Человек-стервец обожает счастье.

Он тянется к нему, как резиновая нить,

Пока не порвется. Но каждой частью

Снова станет тянуться и ныть.[88]

Звонить я Кудряшову не стал, и попал к нему, что называется по случаю, вместе с одним коллекционером, который водил дружбу с моей тетушкой.

Это был разговорчивый, немолодой уже человек с простыми манерами и чуть плутоватым, «оценочным» взглядом. Ездил он на «Волге», но собирал не антиквариат, как положено человеку с достатком, а художественный авангард – искусство не официальное, а потому и не коммерческое.

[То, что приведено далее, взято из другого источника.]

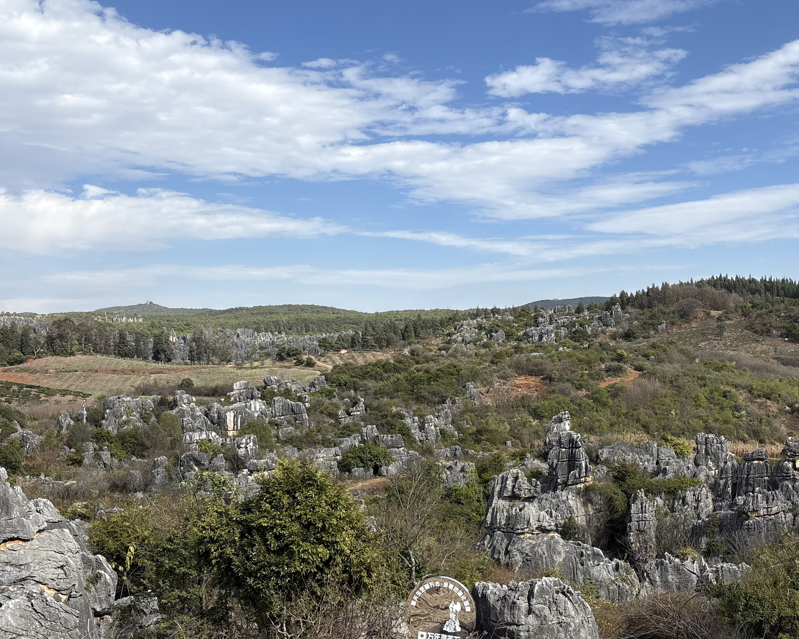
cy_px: 370
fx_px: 970
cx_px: 420
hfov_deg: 44.8
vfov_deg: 36.4
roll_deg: +1.7
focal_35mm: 41
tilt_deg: -0.9
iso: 50
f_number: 1.6
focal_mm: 5.96
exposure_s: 1/3448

Впоследствии, когда мы с ним поближе сошлись, и стал он и мои работы приобретать, узнал я, что он по профессии адвокат, причем в Москве известный. Как коллекционер был он человеком хватким и с хорошим вкусом, посему при случае мог быстро ухватить кое-чего, ловко обойдя конкурентов, вроде академика Мясникова и даже самого Костаки.

Соперничество их разворачивалось на «вырубках» русского авангарда. Здесь они обхаживали последних из могикан или же «опекали» семьи давно почивших в бозе мастеров, стремясь при случае оказать дружескую помощь нуждающимся, т. е. урвать что-нибудь эдакое и, естественно, за бесценок. Самымые известые имена, что в всегда были на слуху у посетителей салонов мадам Фриде, Горчилиной или Ники Щербаковой, это Костаки, Санович, Мороз, Рубинштейн и Шустер. Они, как положено истинным коллекционерам, собирали раритеты – Первый русский авангард, но и андеграундом не брезговали. Однако выборочно – Вейсберг, Плавинский, Шварцман, Краснопевцев и еще пару-тройку новых «гениев». При этом подчеркнуто не систематически, а как бы «по-дружбе».

Серьезными собирателям нового поколения, специализирующимися на андеграунде, поначалу были только иностранцы – Нортон Додж и Нина Стивенс.